None of this crap has been written by teenage hackers, this is paid for by shady corporations, and they are not caught, because chains of subcontractors have to be tracked through countries you have never heard of.
Second example: in Feb 2004 german computer magazine c't reported a connection between virus authors and spam senders. Basically spammers paid for the ip-adresses of "owned" PCs and used them as spam drones. (German article)
Don't tell me all this happens for fun. It happens for profit.
I have a Win2k print server. I have tried (easily) a dozen distros to get things working. One will see the network. One won't without downgrading Samba. One will, but can't access anything. One sees everything and accesses everything but can't print.
To be read as: "I have this print server speaking a broken, ill-defined, undocumented protocol and I DEMAND that it works out of the box!"
Well, duh. These things can't be fixed by deciding to do something about it. Driving a printer, sound card, video card or what-have-you is only possible if you know how the damn thing works. Hardware manufacturers are unhelpful, Microsoft deliberately sabotages samba. Fixing these problems is a frustrating uphill battle and it is just so much more rewarding to just install a decent print server using lpr or ipp.
I'm not saying Linux is perfect this way. But unusable hardware support is not a problem of boneheaded developers, it is just part of the perversity of the universe.

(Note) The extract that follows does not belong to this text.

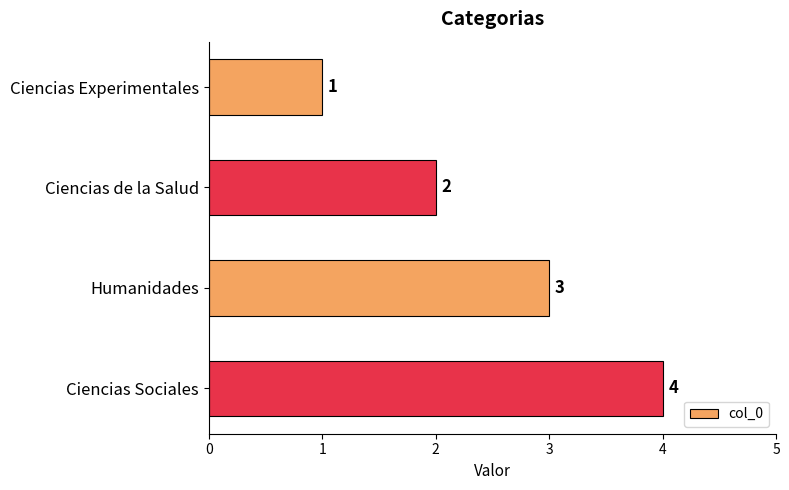

Count the values in the range 2 to 4.

3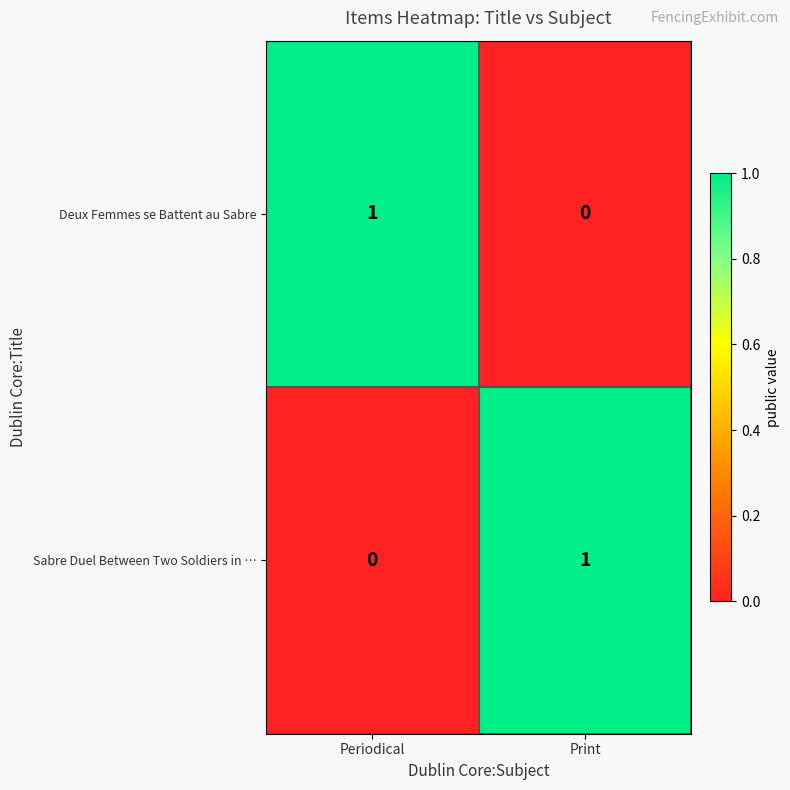

Rank the categories by Deux Femmes se Battent au Sabre value from highest to lowest.

Periodical, Print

By the way, if you even have the faintest idea how to fix the printer problem, stop bitching about it and go fix it or at least tell the developers how to fix it. They will be grateful. If you don't have an idea, stop bitching about it anyway, you're not helping. (Note that you just made me write a comment instead of some code. You are really not helping, see?)
Just imagine, in lynx my links and text areas are numbered. Instead of pointing at them, I enter their number. This is faster than reaching for the mouse, never mind actually moving it. In the textarea I press C-x e to get an external editor, which is vi, because that was made for editing, unlike the feeble textbox in konqueror or any other point-and-click-browser. This is also faster.
Therefore, lynx is superior on any website that hasn't been overloaded with images or even imagemaps. The ultimate tool for editing wikis. (For reading slashdot I hear emacs is better, it pretends slashdot was a newsgroup.)